Theodor Adorno, the high heresiarch of cultural criticism, averred that “To write poetry after Auschwitz is barbaric.” So, let’s face it, to allow such lukewarm pap to give you a warm sentimental feeling after the depleted uranium ordnance Britain’s allies shelled men, women and children with in Fallujah burnt their flesh to an ashen crisp, is all rather worse than merely naff (still the early 2000s demotic for “uncool”).

The likes of Meg Matthews (who she? – Ed), Nick Park, Vivienne Westwood, Tony Robinson, Anita Roddick, and Baron Henry of Premier Inn, who give the plastinated surface of Cool Britannia a wipe with their own personal populist J-Cloth in the closing months of 1997, tell their own story about the almost cosmic reverse-ferret that was the Blair regime. Yes, it seems – even to me, who spoke at the first public meeting of Stop the War, within 72 hours of the attacks on the Twin Towers – like grandstanding, to hear almost all these formerly favoured folk disclaiming any association with Cool Britannia because of Blair’s questionable behaviour during the run-up to the 2003 invasion.

However, I can’t feel too aggrieved by the hypocrisy of Westwood et al., given quite so many of them are… dead. Indeed, that’s what’s most salient about the Cool Britons who attended those receptions now – their recumbence. As I noted above, Britain was an old country in 1997, and it’s an older one in 2024 – which means the kidult phase of human existence is being indefinitely prolonged in a giant orgy of online commerce, dating, and generally wanking into a designer sock. Because that’s where Cool Britannia began and ended: in the chiller cabinet drawer, in the spiritually dead morgue of commodification.

Besides the age of these cool valetudinarians in 1997, what’s striking about them from a contemporary perspective is how white and male they still were: Baron Henry one of the only black people, Roddick, Westwood and Matthews (who she? – Ed), also, withal the electoral breakthrough of “Blair’s Babes”, still in a minority.

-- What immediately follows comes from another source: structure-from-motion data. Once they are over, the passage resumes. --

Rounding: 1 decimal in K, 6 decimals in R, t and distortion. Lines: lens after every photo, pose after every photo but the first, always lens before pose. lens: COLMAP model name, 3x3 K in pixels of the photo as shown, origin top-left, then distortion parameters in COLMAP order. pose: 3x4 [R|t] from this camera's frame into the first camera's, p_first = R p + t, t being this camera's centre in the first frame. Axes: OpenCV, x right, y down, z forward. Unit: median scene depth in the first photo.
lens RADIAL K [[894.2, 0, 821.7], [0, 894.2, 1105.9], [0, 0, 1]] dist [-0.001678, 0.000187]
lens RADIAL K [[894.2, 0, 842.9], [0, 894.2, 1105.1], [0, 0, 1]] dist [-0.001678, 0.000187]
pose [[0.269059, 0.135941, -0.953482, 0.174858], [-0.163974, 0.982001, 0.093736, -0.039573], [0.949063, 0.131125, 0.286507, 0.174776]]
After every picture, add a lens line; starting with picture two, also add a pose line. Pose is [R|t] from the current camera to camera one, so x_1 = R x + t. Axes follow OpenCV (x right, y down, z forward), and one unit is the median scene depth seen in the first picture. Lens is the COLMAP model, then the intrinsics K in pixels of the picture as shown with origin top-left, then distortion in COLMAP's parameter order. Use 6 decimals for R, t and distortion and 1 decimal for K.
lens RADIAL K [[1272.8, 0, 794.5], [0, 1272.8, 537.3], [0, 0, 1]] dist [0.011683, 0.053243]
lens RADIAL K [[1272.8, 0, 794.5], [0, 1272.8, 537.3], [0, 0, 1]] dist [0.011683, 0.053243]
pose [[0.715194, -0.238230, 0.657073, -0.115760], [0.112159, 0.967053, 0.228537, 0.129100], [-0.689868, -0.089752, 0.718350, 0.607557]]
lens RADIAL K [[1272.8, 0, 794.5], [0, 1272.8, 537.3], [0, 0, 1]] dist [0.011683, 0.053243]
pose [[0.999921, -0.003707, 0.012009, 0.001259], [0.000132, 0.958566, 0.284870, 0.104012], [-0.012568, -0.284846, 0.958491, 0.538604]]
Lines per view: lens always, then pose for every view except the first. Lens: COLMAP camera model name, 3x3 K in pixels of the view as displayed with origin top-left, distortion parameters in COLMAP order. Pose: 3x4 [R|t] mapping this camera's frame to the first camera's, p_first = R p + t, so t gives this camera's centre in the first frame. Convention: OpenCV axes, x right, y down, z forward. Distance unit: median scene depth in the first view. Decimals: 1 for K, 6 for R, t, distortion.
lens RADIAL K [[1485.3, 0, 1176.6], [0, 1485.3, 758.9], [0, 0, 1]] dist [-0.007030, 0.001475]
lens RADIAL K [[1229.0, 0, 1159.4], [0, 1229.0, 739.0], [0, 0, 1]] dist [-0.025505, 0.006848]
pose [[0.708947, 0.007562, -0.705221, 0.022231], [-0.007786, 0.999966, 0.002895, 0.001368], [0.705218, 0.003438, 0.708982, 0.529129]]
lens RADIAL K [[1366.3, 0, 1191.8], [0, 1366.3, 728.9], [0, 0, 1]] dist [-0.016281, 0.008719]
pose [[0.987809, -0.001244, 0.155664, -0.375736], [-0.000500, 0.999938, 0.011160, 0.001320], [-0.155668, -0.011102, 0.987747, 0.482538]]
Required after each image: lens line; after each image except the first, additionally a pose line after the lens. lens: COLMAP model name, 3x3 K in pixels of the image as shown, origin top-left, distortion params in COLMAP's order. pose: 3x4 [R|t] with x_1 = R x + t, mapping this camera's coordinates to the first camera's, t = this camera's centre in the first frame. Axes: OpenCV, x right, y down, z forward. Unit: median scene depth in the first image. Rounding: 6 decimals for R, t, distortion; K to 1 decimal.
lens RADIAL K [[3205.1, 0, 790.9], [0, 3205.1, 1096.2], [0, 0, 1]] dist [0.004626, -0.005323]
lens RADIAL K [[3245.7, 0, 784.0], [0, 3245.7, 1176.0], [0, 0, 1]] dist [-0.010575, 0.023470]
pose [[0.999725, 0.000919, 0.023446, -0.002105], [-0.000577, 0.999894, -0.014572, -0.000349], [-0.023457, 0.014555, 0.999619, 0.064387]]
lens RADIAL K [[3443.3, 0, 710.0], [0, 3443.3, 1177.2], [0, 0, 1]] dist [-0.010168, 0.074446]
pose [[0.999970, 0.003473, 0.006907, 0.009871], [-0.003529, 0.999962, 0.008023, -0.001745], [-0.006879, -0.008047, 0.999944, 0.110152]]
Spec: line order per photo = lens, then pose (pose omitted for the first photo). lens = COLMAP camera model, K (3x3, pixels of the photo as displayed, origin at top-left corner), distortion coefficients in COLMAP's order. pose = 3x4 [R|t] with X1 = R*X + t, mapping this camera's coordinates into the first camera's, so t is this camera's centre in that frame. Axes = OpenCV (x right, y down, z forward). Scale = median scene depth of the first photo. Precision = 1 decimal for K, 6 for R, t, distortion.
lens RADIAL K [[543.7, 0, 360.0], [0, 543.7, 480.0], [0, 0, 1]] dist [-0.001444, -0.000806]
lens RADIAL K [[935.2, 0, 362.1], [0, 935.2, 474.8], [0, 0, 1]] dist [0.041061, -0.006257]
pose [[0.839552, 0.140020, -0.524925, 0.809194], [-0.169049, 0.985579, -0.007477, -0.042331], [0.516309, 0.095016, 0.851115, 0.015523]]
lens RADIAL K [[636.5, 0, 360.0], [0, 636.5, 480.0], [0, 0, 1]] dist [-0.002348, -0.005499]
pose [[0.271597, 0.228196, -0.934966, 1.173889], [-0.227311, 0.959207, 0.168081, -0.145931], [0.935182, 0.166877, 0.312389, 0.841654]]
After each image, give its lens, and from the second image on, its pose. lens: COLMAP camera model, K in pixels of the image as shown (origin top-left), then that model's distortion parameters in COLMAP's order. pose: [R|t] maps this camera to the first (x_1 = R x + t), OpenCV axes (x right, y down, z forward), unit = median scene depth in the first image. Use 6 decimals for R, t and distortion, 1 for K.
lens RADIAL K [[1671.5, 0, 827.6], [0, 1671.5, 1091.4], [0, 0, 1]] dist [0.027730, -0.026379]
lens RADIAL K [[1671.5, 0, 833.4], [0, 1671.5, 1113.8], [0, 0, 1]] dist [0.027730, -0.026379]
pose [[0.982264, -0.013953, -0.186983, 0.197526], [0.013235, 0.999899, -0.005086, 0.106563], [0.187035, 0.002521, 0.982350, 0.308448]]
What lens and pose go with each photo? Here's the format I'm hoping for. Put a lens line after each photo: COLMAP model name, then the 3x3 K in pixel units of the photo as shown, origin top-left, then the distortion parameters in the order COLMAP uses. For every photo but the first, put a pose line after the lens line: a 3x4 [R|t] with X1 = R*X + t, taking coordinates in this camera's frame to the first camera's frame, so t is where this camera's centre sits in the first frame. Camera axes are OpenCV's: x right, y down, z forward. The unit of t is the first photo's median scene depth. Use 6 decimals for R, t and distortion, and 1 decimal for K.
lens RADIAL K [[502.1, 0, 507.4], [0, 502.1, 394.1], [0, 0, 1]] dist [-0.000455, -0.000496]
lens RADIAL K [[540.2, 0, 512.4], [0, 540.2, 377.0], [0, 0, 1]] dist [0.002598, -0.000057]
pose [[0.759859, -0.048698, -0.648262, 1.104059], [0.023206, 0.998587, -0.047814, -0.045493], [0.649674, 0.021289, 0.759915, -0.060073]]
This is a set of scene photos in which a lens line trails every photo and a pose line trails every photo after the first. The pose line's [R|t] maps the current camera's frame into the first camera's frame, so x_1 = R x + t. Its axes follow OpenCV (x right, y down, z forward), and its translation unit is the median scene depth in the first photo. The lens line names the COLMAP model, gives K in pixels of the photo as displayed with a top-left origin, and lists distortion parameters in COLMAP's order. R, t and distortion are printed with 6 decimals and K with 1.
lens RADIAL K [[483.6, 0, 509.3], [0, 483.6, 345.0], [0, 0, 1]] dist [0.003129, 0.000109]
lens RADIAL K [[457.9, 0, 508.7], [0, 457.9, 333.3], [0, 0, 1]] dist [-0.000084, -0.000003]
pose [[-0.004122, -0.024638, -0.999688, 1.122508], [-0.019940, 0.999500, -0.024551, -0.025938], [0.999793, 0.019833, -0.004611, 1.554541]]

I could go on about how during the late 1990s, Cool Britannia was reheated in the form of the obsession the British bourgeoisie developed with gastronomy in the late 1990s, and through the noughties: a grotesque fanfaronade, whereby focaccia came to substitute for Boccaccio – but you’ve heard that old tune from me so many times it sounds like… an Oasis guitar riff, or an airy Blair one.

No: if I were to attempt to issue any true admonition to the incoming Starmer administration when it comes to their kulturkampf (and no, I’m not expecting to be summoned to Downing Street in this capacity any time soon… or ever), it would be to consider style over substance: the Blair regime, inasmuch as it looked culturally cool at all, did so by capitalising on large-scale social changes – the acceptance of gay and trans people, the rejection of smoking – they played no part in fomenting. The one major policy change that took place during 1997-2010 that bears on Britannia’s coolness – or lack thereof – was Labour’s general openness towards borders.

And of course, it’s arguably this that’s propelled us into a situation where the oxymoron is even more oxymoronic: after all, Britain is a blacker country in 2024 than it was in 1997 – while it’s also one in which those who believe in an imperialist rearguard action against cosmopolitanism as some kind of Götterdämmerung have been in the ascendant for quite a while now, building aircraft carriers so Britannia can once more rule the waves, while deporting the descendants of her slaves…

Same shit, right – different souvenir bottles and biscuit tins.